🤖 AI Summary
Existing long-text generation benchmarks lack domain-specific expert constraints and interpretable evaluation protocols. Method: We introduce ExpertLongBench—the first expert workflow-oriented benchmark for long-text generation (>5K tokens), covering 11 high-normativity tasks across nine specialized domains—and propose CLEAR, a structured, low-cost evaluation framework. CLEAR leverages expert-co-designed rubrics to auto-generate traceable, fine-grained checklists via information extraction, employs dual-path (reference–output) comparison, and integrates lightweight open-weight models for assessment. Contribution/Results: Evaluation across 11 mainstream LLMs reveals a maximum F1 score of only 26.8%, underscoring task difficulty. CLEAR achieves a strong trade-off between evaluation accuracy and computational overhead.

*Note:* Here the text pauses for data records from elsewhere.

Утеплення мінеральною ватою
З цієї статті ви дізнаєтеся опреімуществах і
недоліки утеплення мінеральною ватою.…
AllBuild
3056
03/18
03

All code and data are publicly released.
📝 Abstract
This paper introduces ExpertLongBench, an expert-level benchmark containing 11 tasks from 9 domains that reflect realistic expert workflows and applications. Beyond question answering, the application-driven tasks in ExpertLongBench demand long-form outputs that can exceed 5,000 tokens and strict adherence to domain-specific requirements. Notably, each task in ExpertLongBench includes a rubric, designed or validated by domain experts, to specify task requirements and guide output evaluation. Furthermore, we propose CLEAR, an evaluation framework that supports accurate evaluation of long-form model outputs in our benchmark. To achieve fine-grained, expert-aligned evaluation, CLEAR derives checklists from both model outputs and references by extracting information corresponding to items in the task-specific rubric. Checklist items for model outputs are then compared with corresponding items for reference outputs to assess their correctness, enabling grounded evaluation. We benchmark 11 large language models (LLMs) and analyze components in CLEAR, showing that (1) existing LLMs, with the top performer achieving only a 26.8% F1 score, require significant improvement for expert-level tasks; (2) models can generate content corresponding to the required aspects, though often not accurately; and (3) accurate checklist extraction and comparison in CLEAR can be achieved by open-weight models for more scalable and low-cost usage.